What is required: Reproduce the lines below verbatim. Pictures are to be omitted.

── Extracted data ──

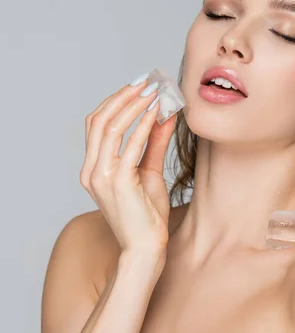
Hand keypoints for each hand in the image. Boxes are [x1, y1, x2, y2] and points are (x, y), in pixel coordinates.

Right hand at [79, 77, 176, 255]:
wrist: (147, 249)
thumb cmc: (147, 216)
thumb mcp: (149, 173)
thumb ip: (153, 144)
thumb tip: (164, 114)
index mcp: (93, 169)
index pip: (96, 124)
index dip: (115, 101)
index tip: (138, 86)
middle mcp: (91, 171)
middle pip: (99, 121)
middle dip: (123, 97)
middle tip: (146, 82)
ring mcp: (101, 177)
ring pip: (110, 128)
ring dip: (133, 105)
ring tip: (153, 92)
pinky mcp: (118, 183)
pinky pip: (130, 145)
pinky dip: (143, 125)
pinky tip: (157, 112)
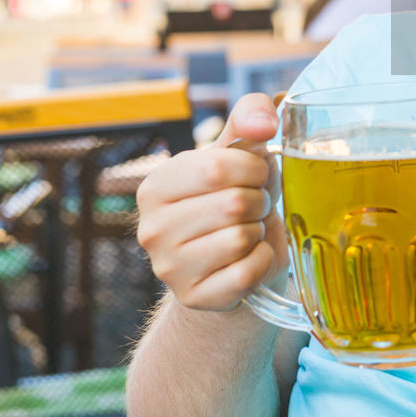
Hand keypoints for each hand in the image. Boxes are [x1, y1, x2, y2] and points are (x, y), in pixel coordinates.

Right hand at [136, 93, 287, 310]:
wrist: (228, 260)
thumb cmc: (234, 197)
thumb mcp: (237, 154)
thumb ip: (249, 119)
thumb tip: (264, 121)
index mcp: (156, 185)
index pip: (220, 166)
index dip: (254, 168)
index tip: (255, 175)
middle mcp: (151, 228)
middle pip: (234, 204)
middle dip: (259, 202)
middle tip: (252, 207)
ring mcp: (168, 268)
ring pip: (241, 239)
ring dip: (259, 232)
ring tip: (247, 230)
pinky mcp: (194, 297)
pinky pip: (248, 273)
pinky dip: (263, 261)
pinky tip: (250, 256)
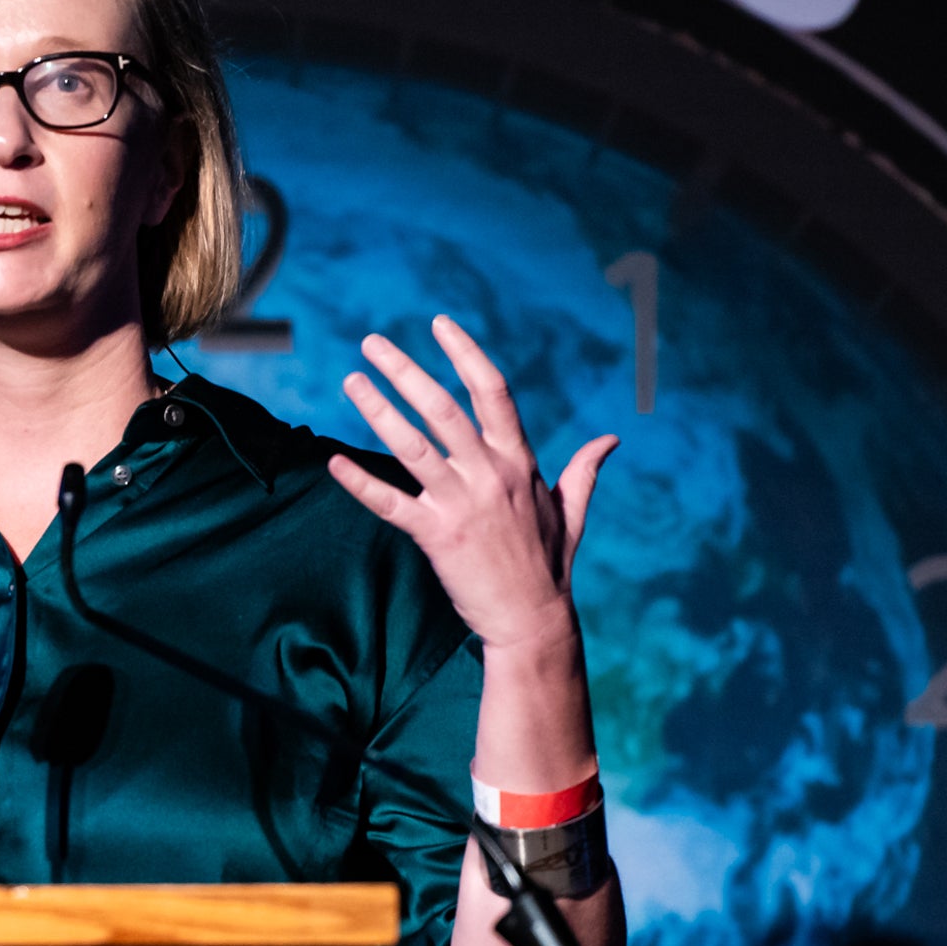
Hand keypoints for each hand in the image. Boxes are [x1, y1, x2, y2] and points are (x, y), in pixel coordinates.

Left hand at [326, 316, 616, 656]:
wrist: (533, 621)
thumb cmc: (549, 565)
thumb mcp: (572, 510)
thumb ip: (584, 470)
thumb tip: (611, 441)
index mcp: (519, 462)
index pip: (493, 391)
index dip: (465, 353)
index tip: (440, 324)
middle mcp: (490, 475)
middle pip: (442, 409)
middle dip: (405, 371)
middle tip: (372, 343)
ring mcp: (462, 505)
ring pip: (413, 446)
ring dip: (378, 411)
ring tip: (351, 381)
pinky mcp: (437, 537)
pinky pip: (391, 504)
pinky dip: (361, 483)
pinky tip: (335, 462)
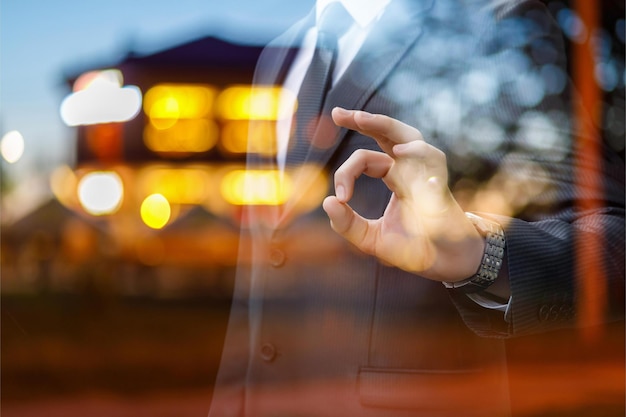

───

Task output:
Hand keypoints for each hand in the image. Boxes are [x1, y1, x2, y2] and points are (x, y), in pixel coordinates.

Right hand at [79, 77, 176, 255]:
wrist: (147, 249)
thumb cmc: (147, 216)
thumb mcp: (149, 173)
thumb ip: (153, 144)
thumb tip: (164, 114)
index mcp: (93, 169)
index pip: (96, 124)
index dip: (115, 101)
index tip: (138, 86)
middle mcp: (91, 171)
middle pip: (99, 121)
middle dip: (123, 97)
middle tip: (146, 82)
ring mcp: (101, 177)
ring pip: (110, 128)
ring dip: (133, 105)
ring tip: (153, 92)
pinky mcp: (118, 183)
pinky pip: (130, 145)
pinky dip: (143, 125)
pinky tip: (157, 112)
Hand keypoints for each hand in the image. Boxes are [x1, y1, x2, y2] and points are (x, y), in pixel coordinates.

Right hand at [136, 93, 287, 310]:
wrist: (228, 260)
thumb cmc: (234, 197)
thumb mcp: (237, 154)
thumb ip: (249, 119)
thumb tip: (264, 121)
index mcp: (156, 185)
index pip: (220, 166)
index dip: (254, 168)
index tip: (255, 175)
middle mcp: (151, 228)
middle pip: (234, 204)
middle dip: (259, 202)
middle tip: (252, 207)
ring mcp: (168, 268)
ring pip: (241, 239)
ring dip: (259, 232)
ring tip: (247, 230)
pinky mcp: (194, 297)
pinky pip: (248, 273)
pinky dip: (263, 261)
pinky tip: (250, 256)
Hand keypoints for each hand in the image. Boxes are [x1, y1, x2, y2] and points are (x, y), in pixel coordinates.

Left hand at [326, 316, 616, 656]:
wrist: (533, 621)
thumb cmc: (549, 565)
thumb mcp: (572, 510)
thumb ip: (584, 470)
thumb tip: (611, 441)
index mcp: (519, 462)
index pip: (493, 391)
index dip: (465, 353)
index tip: (440, 324)
middle mcp: (490, 475)
middle pip: (442, 409)
middle dip: (405, 371)
middle tip: (372, 343)
ring mcp: (462, 505)
ring pip: (413, 446)
ring dip: (378, 411)
ring tip: (351, 381)
pinky mcp: (437, 537)
pinky pip: (391, 504)
pinky dip: (361, 483)
pinky tip: (335, 462)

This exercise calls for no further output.